>>
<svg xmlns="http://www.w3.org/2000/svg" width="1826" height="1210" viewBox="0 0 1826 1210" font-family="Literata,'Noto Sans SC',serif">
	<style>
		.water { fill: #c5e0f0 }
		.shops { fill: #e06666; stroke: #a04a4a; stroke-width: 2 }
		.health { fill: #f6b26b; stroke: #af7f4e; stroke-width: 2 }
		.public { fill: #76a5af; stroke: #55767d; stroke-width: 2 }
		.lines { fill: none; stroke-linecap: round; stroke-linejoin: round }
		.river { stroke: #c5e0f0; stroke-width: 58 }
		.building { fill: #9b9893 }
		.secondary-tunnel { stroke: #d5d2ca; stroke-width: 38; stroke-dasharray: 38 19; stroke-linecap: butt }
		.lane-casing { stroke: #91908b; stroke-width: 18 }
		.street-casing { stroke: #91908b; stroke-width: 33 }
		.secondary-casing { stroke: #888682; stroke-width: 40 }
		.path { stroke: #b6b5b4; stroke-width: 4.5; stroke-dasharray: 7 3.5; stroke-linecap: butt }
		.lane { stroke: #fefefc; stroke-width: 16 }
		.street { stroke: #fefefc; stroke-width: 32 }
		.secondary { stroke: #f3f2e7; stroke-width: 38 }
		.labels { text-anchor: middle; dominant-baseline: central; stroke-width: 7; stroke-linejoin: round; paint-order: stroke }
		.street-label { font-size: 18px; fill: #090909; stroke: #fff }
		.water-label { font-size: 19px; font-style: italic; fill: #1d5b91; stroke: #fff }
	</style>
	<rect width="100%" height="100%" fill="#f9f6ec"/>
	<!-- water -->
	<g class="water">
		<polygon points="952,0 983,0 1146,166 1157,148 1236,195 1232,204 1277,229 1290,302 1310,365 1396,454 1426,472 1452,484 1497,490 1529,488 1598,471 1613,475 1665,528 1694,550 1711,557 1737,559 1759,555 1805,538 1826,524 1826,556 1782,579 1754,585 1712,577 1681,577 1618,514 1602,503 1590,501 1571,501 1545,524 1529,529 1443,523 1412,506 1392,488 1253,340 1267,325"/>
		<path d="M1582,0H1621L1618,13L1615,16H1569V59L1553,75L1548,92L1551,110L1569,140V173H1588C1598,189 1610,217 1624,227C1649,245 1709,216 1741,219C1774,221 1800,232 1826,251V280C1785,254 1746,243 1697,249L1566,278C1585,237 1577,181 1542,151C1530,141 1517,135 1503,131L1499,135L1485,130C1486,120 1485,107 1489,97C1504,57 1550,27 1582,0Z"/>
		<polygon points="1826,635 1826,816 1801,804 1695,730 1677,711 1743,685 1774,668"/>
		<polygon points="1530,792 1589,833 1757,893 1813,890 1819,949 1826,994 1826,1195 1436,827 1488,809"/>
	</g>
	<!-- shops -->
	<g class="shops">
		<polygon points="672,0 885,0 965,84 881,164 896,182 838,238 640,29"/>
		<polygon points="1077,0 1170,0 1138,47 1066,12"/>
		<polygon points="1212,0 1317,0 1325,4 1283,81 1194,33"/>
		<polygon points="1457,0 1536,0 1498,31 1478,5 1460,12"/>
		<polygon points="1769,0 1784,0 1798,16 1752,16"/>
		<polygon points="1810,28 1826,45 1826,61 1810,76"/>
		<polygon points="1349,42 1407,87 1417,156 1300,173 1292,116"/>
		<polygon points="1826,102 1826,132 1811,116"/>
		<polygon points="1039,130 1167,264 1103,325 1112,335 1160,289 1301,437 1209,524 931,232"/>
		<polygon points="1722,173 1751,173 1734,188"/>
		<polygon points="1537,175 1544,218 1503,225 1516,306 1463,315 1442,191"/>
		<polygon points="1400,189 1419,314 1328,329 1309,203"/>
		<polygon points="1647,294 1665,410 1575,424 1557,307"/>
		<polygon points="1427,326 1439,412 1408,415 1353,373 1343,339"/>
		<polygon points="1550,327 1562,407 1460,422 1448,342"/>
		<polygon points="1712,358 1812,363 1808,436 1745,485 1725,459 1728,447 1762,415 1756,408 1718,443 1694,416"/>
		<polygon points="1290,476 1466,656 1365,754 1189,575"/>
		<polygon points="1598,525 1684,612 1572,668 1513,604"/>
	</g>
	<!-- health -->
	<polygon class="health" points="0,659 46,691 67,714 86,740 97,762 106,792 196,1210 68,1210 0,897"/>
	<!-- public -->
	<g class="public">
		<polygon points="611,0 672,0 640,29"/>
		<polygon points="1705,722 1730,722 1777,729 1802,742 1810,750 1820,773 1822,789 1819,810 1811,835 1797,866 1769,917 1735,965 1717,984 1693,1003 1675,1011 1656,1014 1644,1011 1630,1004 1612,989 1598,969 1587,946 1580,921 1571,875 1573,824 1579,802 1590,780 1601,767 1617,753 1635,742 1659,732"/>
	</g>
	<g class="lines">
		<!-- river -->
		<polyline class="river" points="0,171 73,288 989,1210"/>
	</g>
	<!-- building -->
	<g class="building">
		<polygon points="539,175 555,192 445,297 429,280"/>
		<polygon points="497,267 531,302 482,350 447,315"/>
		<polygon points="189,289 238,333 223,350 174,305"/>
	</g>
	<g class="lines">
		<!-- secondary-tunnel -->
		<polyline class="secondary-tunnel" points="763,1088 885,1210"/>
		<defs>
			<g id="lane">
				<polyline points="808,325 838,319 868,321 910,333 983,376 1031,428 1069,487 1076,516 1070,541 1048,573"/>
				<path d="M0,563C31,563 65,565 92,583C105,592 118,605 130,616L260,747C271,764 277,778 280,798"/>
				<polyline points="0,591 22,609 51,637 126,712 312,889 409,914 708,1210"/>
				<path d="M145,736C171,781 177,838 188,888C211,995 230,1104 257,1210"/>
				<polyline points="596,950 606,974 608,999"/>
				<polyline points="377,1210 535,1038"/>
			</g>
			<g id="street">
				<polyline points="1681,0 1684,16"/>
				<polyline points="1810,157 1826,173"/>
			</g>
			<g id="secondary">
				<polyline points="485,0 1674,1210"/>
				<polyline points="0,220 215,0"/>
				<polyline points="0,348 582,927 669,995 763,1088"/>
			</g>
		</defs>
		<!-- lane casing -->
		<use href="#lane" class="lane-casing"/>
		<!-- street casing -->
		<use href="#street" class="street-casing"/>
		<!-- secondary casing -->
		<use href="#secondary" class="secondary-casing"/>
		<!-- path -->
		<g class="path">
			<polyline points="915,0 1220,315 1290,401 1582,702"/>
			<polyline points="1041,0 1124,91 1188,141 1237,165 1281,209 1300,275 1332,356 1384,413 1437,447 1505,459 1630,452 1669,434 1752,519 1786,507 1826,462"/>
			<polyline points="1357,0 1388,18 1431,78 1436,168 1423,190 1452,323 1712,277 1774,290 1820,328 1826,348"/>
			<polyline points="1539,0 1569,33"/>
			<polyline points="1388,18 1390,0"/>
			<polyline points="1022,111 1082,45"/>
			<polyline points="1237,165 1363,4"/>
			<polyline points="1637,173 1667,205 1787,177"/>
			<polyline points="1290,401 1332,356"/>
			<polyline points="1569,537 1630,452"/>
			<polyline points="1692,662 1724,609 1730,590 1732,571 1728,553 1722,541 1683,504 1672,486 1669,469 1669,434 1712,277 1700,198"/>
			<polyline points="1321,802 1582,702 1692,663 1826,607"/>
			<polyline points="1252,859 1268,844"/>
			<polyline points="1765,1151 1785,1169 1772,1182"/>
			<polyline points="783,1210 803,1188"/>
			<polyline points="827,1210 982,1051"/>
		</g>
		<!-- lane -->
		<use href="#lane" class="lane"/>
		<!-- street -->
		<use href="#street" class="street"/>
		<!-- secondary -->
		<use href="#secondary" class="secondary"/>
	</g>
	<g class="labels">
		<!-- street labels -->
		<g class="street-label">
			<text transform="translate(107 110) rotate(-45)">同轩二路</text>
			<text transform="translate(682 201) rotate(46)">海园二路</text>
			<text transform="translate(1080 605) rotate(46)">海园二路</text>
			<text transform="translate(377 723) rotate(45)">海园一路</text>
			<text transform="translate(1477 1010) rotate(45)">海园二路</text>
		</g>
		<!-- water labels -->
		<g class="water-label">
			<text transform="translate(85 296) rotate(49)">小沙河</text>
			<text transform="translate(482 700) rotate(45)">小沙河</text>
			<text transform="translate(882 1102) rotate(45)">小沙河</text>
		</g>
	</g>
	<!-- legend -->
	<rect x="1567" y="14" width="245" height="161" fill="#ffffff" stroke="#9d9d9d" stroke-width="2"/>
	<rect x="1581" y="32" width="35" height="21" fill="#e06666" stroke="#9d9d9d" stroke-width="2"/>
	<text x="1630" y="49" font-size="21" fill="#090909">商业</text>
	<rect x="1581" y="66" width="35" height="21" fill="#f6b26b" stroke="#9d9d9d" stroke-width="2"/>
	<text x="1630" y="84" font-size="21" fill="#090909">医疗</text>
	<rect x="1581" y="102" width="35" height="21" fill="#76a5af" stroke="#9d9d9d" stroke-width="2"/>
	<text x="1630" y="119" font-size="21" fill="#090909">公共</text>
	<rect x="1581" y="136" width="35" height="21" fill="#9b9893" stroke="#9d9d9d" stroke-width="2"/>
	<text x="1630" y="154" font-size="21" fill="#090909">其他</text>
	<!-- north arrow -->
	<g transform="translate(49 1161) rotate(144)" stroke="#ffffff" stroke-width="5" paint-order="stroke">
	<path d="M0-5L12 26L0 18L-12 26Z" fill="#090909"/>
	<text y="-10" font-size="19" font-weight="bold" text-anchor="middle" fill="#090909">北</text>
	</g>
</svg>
<<
*Task details*: Search the lines above for the string "linecap" and copy each line that has it.

*Response box*:
		.lines { fill: none; stroke-linecap: round; stroke-linejoin: round }
		.secondary-tunnel { stroke: #d5d2ca; stroke-width: 38; stroke-dasharray: 38 19; stroke-linecap: butt }
		.path { stroke: #b6b5b4; stroke-width: 4.5; stroke-dasharray: 7 3.5; stroke-linecap: butt }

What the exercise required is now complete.